Sunday, June 1, 2014

"I HAVE OVERCOME THE WORLD."


Homily for June 2nd, 2014: John 16:29-33.
          “Take courage,” Jesus says. “I have conquered the world.” To understand these words we must know that in John’s gospel the word “world” is used in two senses: good and bad. When Jesus says, earlier in the gospel, “God so loved the world that he gave his only Son,” [3:16] he is using the word in a good sense. He is speaking of the world as it comes from the hand of God, the world of God’s making. God must love that world, for he does not make anything that is not lovable.
          When he tells his friends to take courage because he has “overcome the world,” he is speaking not about the world of God’s making, but the world of human marring: the world deformed by human sin, centered not on God but on our own selfish desires, the world not of giving, but of getting.   
          “In the world you will have trouble,” Jesus says. Other translations say not trouble but “suffering” or “tribulation.” Can we Catholic Christians in the comfortable and rich country of the United States honestly claim to have trouble, suffering, and tribulation? If we refuse to abbreviate the gospel, yes we can. When we call the killing of unborn babies a grave crime, equivalent to murder, we are accused of “waging a war on women.” When we insist that marriage is only possible between one man and one woman; and that, once established, it can be terminated only by death, we are accused of “hate speech,” and vilified as homophobes and opponents of human equality.

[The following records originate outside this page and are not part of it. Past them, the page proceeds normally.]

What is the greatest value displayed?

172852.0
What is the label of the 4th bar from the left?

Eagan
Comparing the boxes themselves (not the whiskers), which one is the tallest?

The trouble and suffering of Christians worldwide is far greater. In his richly documented new book, The Global War on Christians, journalist John Allen writes: “We’re not talking about a metaphorical ‘war on religion’ in Europe and the United States fought over issues like whether it’s okay to erect a nativity set on the courthouse steps. We’re talking about a rising tide of legal oppression, social harassment and direct physical violence, with Christians as its leading victims. Christians today form the most persecuted religious body on the planet, and too often its new martyrs suffer in silence.”
Jesus speaks to us today the same words he spoke to the apostles at the Last Supper two thousand years ago: “In the world you will have suffering, but take courage. I have overcome the world.”